Johnson's trying to become just the sixth left-hander to achieve the 300 milestone and the fifth pitcher in the last 50 years to do it on his first attempt, joining Warren Spahn, Steve Carlton, Gaylord Perry and Tom Seaver.
According to the Elias Sports Bureau, Johnson would become the second-oldest pitcher to reach the 300 mark -- behind only Phil Niekro, who achieved the feat when he was 46 years and 188 days old on Oct. 6, 1985. Johnson is 45 years and 267 days old.
Johnson would be the seventh pitcher in Giants history to win 300 games while pitching for the franchise at some point in his career.
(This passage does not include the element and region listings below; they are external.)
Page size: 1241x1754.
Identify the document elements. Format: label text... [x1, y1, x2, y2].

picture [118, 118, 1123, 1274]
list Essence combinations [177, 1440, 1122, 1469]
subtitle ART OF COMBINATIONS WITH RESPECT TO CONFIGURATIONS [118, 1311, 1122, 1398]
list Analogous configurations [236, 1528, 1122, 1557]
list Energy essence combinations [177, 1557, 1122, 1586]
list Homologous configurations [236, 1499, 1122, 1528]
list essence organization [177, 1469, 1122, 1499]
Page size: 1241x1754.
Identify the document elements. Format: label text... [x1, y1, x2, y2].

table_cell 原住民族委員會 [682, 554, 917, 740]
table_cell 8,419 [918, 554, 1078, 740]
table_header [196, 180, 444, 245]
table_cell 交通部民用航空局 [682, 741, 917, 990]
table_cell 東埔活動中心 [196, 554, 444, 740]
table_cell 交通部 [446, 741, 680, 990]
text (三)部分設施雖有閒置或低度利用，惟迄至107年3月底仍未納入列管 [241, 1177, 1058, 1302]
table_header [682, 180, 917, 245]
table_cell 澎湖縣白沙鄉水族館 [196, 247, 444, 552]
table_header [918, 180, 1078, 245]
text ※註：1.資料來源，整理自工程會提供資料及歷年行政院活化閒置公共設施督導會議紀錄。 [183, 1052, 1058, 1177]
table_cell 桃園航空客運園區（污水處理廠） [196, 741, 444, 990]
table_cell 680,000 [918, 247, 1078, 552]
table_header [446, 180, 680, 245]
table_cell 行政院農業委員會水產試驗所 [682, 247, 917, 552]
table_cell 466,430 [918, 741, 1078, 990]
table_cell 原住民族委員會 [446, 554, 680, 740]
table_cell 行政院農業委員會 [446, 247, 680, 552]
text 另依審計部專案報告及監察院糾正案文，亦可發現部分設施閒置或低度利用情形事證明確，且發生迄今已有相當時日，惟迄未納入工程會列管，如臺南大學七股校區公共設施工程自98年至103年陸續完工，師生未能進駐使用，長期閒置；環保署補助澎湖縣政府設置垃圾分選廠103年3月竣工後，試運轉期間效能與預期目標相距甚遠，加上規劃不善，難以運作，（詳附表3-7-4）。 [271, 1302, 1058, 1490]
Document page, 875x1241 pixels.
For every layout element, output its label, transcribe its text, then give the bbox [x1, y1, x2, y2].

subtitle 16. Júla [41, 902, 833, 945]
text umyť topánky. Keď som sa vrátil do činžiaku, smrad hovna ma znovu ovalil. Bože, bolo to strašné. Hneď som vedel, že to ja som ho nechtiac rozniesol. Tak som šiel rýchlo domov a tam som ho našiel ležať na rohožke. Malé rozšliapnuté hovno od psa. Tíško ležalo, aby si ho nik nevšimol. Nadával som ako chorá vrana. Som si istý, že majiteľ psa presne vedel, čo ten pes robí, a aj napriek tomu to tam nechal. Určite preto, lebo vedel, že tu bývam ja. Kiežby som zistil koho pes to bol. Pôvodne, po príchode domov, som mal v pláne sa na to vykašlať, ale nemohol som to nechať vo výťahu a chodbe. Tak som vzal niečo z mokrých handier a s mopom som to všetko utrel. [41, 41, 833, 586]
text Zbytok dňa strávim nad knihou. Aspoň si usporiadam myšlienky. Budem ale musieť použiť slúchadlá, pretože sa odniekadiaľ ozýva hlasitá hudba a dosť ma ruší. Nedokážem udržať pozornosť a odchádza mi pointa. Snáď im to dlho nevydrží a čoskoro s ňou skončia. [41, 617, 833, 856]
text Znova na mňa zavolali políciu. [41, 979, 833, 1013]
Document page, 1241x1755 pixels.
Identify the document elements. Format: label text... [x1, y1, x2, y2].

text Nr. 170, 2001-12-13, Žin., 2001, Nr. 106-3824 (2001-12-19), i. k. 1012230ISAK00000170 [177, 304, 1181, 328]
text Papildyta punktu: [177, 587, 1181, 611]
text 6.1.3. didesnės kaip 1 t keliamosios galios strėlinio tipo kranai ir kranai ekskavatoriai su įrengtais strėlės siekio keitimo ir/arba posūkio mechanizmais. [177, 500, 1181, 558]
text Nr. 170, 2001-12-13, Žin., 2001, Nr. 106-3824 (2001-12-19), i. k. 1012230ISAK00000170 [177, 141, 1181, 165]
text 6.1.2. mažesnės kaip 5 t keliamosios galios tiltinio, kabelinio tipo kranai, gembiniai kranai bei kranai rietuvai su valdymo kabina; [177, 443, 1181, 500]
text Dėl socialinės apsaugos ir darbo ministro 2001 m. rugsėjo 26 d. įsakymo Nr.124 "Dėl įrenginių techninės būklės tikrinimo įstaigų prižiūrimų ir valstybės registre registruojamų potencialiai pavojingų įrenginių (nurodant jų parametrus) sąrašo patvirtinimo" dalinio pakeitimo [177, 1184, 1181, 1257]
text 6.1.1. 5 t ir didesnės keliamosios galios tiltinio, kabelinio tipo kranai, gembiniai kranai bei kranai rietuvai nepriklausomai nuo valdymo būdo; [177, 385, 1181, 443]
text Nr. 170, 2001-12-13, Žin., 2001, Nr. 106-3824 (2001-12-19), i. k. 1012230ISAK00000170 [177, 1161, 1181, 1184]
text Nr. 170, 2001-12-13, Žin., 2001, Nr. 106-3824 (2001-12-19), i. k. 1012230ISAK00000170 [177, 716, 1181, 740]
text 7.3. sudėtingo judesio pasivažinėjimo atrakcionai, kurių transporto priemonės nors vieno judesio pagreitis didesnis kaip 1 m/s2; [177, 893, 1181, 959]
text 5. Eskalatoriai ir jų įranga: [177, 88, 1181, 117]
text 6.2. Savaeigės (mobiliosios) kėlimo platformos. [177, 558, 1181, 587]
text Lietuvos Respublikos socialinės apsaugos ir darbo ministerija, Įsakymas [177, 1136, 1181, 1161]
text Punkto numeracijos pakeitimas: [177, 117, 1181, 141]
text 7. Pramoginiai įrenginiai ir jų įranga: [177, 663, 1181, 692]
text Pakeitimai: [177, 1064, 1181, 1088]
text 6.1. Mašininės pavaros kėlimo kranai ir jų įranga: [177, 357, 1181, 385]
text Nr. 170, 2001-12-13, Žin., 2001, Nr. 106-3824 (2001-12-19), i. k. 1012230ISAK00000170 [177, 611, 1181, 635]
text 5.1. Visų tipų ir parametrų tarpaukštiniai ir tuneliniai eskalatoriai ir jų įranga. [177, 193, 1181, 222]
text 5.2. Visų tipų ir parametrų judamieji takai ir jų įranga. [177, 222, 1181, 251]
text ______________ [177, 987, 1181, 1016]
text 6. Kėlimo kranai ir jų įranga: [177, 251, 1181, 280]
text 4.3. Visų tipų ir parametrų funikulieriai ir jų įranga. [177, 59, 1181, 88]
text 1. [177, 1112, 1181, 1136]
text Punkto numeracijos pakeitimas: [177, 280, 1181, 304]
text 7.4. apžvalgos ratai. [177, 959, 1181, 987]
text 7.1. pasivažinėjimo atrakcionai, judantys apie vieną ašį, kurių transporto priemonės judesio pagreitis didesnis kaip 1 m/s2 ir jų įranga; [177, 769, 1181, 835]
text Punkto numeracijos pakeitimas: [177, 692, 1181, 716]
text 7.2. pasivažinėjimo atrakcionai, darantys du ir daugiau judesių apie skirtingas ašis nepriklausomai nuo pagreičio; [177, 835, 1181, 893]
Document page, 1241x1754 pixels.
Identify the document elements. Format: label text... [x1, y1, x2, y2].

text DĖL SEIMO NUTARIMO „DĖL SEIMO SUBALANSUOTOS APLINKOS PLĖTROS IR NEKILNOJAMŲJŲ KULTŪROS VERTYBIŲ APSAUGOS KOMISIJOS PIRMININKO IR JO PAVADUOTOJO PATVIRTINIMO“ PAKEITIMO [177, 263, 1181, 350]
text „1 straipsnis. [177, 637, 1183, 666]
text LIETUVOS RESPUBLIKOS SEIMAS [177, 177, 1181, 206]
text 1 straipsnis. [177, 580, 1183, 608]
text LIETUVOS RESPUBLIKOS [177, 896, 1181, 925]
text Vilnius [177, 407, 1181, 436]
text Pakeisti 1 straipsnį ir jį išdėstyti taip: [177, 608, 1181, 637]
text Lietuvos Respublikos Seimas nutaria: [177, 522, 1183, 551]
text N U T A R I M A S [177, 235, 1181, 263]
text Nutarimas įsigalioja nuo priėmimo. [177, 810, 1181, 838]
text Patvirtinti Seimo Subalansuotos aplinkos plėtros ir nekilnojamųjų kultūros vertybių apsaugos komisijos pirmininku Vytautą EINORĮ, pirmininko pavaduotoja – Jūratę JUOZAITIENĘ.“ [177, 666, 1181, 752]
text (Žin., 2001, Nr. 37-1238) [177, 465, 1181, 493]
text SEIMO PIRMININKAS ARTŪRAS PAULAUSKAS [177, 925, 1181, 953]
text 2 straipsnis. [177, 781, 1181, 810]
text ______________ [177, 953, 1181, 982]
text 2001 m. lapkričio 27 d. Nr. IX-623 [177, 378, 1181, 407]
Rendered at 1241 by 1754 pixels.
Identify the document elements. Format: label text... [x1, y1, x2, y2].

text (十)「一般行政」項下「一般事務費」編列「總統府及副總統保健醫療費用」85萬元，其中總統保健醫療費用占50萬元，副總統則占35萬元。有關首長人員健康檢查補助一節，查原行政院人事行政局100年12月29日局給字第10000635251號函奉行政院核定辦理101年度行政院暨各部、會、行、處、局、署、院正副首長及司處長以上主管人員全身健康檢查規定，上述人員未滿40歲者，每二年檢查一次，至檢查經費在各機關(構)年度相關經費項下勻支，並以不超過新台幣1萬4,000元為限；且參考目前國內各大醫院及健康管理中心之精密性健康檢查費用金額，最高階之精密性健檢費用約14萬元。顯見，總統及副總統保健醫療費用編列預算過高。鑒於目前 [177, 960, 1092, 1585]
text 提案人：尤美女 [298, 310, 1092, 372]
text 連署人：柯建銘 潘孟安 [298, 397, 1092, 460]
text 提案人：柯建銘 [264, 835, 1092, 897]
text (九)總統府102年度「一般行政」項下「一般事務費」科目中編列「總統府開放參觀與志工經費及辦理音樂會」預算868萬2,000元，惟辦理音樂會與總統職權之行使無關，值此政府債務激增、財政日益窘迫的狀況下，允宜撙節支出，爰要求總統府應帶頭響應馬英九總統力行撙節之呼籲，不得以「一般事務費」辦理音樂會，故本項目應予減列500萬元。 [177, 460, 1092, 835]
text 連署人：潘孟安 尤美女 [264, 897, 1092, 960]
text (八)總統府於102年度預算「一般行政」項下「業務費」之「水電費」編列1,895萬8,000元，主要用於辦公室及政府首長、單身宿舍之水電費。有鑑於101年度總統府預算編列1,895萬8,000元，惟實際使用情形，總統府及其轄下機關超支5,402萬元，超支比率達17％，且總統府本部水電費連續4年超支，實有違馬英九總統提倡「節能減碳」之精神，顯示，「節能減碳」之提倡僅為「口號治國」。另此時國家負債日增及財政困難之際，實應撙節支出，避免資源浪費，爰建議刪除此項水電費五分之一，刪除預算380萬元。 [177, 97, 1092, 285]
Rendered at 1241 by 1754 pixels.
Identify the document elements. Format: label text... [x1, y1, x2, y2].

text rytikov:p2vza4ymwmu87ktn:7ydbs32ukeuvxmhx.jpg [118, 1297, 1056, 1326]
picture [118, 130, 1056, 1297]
He'd also be the fourth to hit that plateau as a Giant, joining Tim Keefe, Mickey Welch and Christy Mathewson.
Don't bring such facts to Zimmermann, the Nationals' promising rookie. He said that he's going to avoid dwelling on confronting Johnson and is more worried about the Giants hitters.
"It's like another game to me," Zimmermann said. "I'm facing the hitters. I'm not really facing [Johnson]. I won't be trying to learn things [from Johnson]. I'll be going out there and pitch a ballgame and try to get a win."
In some ways, today's 18 innings of baseball -- weather permitting -- won't seem as ponderous as Wednesday's plenty of nothing.
"I felt like I just played a game," Nationals third baseman Ryan Zimmerman said.